One view is that current biobanks may be focusing too much on improving simple quality features and failing to adapt fast enough to this new trend. For example, the new ISO biobanking standard that has absorbed a lot of effort and attention from the biobank community is important but hardly addresses complex quality features.

And yet, given a choice today between accessing a very large cohort of primary tumor biospecimens collected at very high cost to the most demanding standards and accessing a very small cohort of cases with primary and matching recurrences, perhaps also accompanied by multiple blood samples collected under unknown or just simple standards, the users of our tumor biobank would overwhelmingly choose the latter. This is not to say that creating, disseminating, and harmonizing biobanking standards is not important and this is not to support that fact that journals and reviewers pay little attention to the source and quality of biospecimens from which data in publications are derived, despite the issue that this may be a significant contributor to the issue of scientific irreproducibility.

But the current focus of many biobanks on only improving simple quality features means that the demand from research for complex quality biospecimens is not being satisfied. This may lead to a shift in research funding from professional biobanks toward supporting the creation of new research biobanks by individual researchers and programs, which may run counter to current efforts in the biobank community to centralize expertise and promote and harmonize standards.

How can currently established poly-user biobanks adapt to this new trend? ¹⁰ One solution to free up existing budget resources to support a shift in the focus from simple to complex biospecimens is to carefully consider the balance of costs to the biobank and benefits to their primary users of implementing specific quality standards. Adoption of external quality assurance programs and standards is very important for improving the quality of research conducted on human biospecimens, but different types and levels of quality incur different costs.

The new ISO standard serves as an important reference point and will be valuable for many biobanks and types of research users. But there are other widely adopted external quality assurance programs associated with compatible standards and self-assessment tools that may be less costly to adhere to and, therefore, relevant to some types of research biospecimen collections. ¹¹ Another strategy for biobanks is to transform their operations to concentrate on bespoke prospective cohort collection.

Prioritizing custom cohort collection for research groups over collection for the biobanks own inventory uses the biobank's consent and collection machinery to help researchers efficiently compile their own biobanks. One step in moving in this direction is to initiate a communication plan directed at local researchers to inform them that the biobank can provide a prospective collection service and has more to offer than just an inventory. To enable this shift, the biobank also needs to establish targets for its inventory and cap automatic accrual of some types of biospecimens to free up resources.

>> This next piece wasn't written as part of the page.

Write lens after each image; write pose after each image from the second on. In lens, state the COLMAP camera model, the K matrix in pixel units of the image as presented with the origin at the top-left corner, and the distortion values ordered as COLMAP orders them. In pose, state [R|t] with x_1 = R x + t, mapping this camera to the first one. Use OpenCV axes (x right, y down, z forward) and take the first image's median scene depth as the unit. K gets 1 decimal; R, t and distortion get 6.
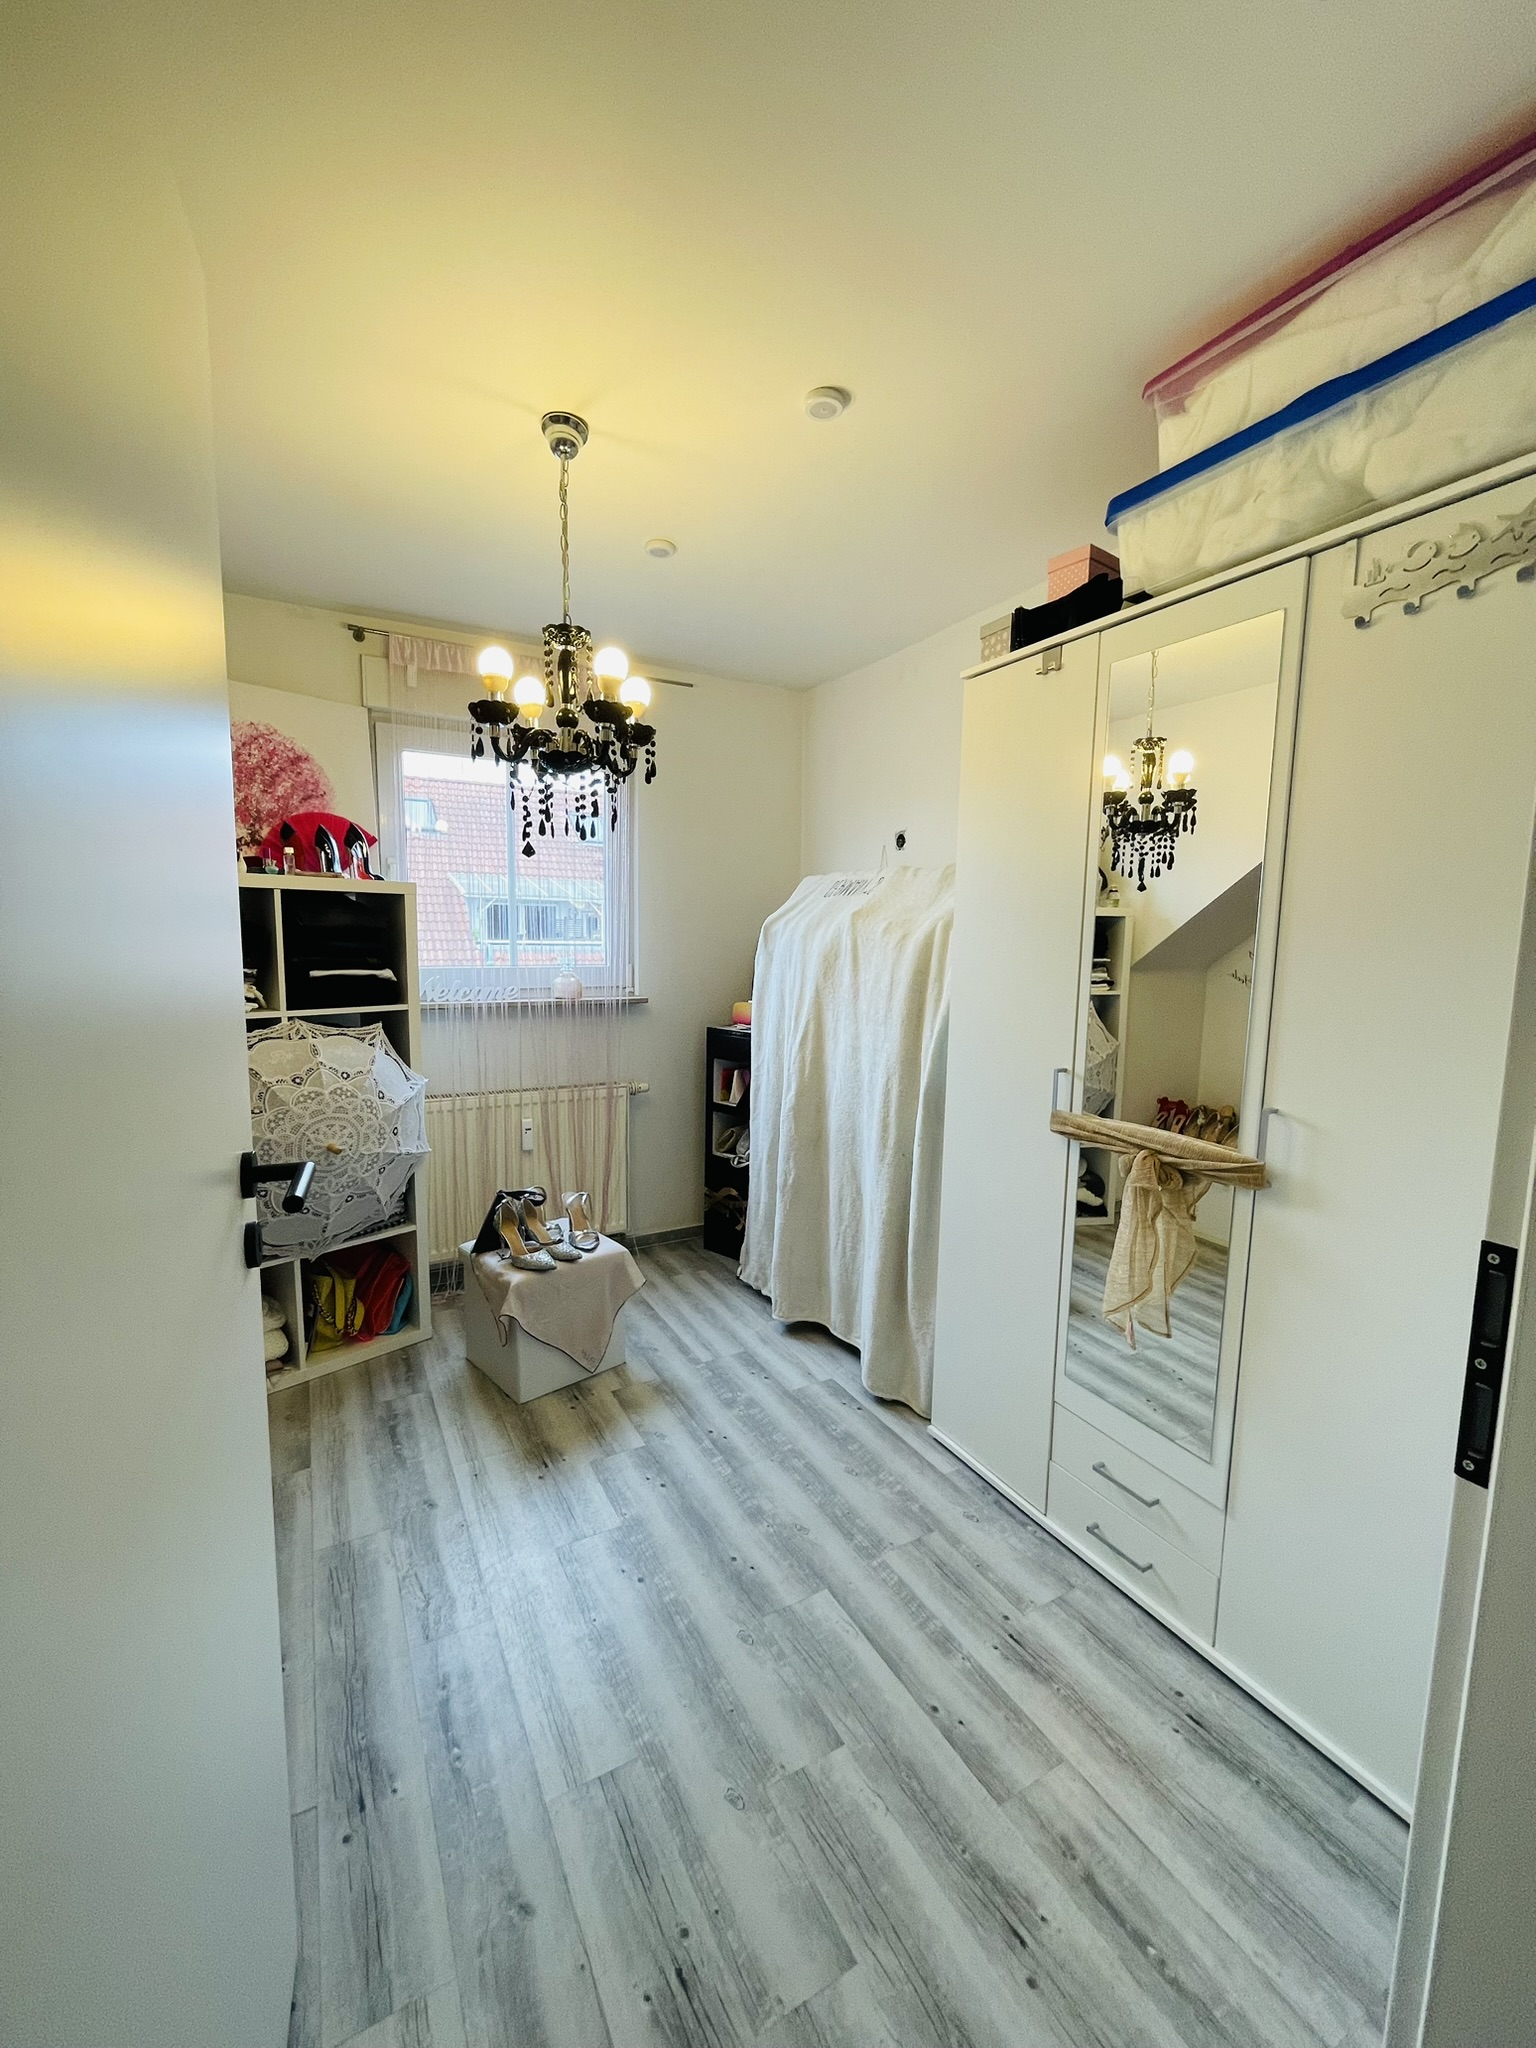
lens RADIAL K [[829.1, 0, 774.3], [0, 829.1, 1028.8], [0, 0, 1]] dist [-0.003021, 0.000117]
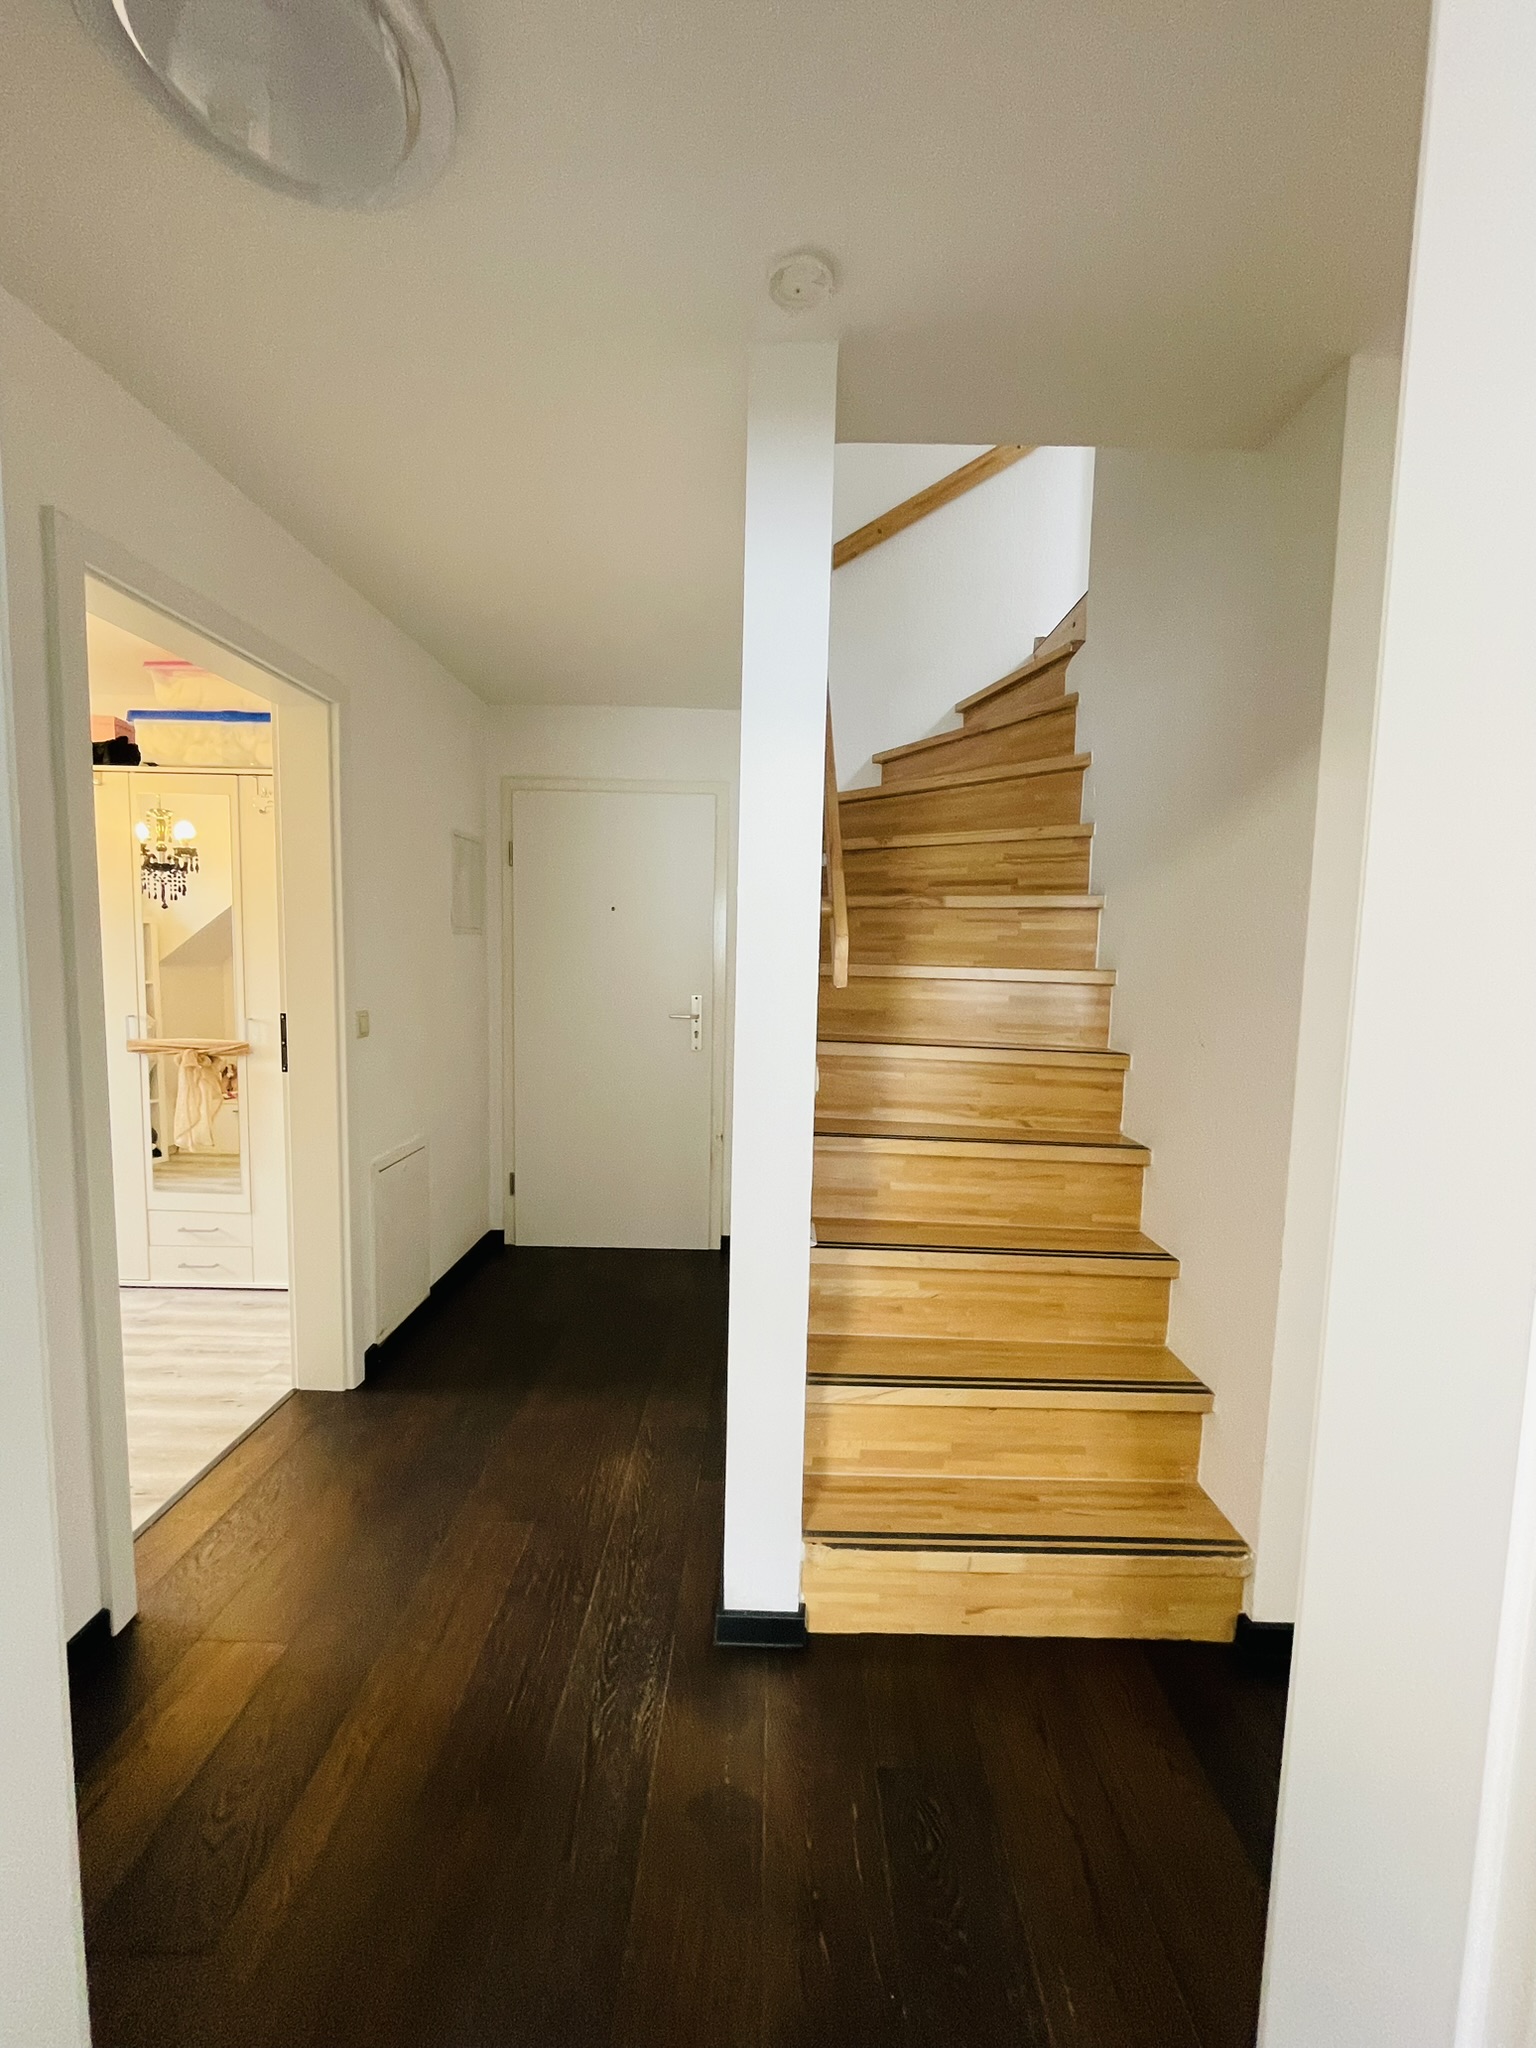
lens RADIAL K [[829.1, 0, 778.0], [0, 829.1, 1027.7], [0, 0, 1]] dist [-0.003021, 0.000117]
pose [[0.490033, -0.082535, 0.867788, -0.351511], [0.085268, 0.995272, 0.046510, 0.076786], [-0.867524, 0.051203, 0.494753, -0.735470]]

Another strategy for a tumor biobank is to refocus enrolment energy into obtaining consent for biobanking from representative populations diagnosed with cancer, independent of the likelihood of being able to secure fresh or frozen materials at the time of surgery. ¹² This facilitates enacting processes to access to FFPE materials in the clinical pathology archives. Active utilization of population-based cancer registries can identify specialized potential cohorts associated with clinical FFPE biospecimens, for example, cohorts with biospecimens that span clinical events and that can be linked by a dedicated effort by the biobank to compile the cohort for researchers.^13,14

In summary, biobanks are a research platform, research is dynamic and always evolving, and platforms have a life cycle. Compiling and maintaining a stock that allows cohorts of biospecimens with outcomes data and simple quality features to be rapidly and efficiently studied remains important. However, the research appetite for complex biospecimens that allow disease evolution in space and time to be studied is rapidly expanding. Biobanks need to rise to the challenge and adapt.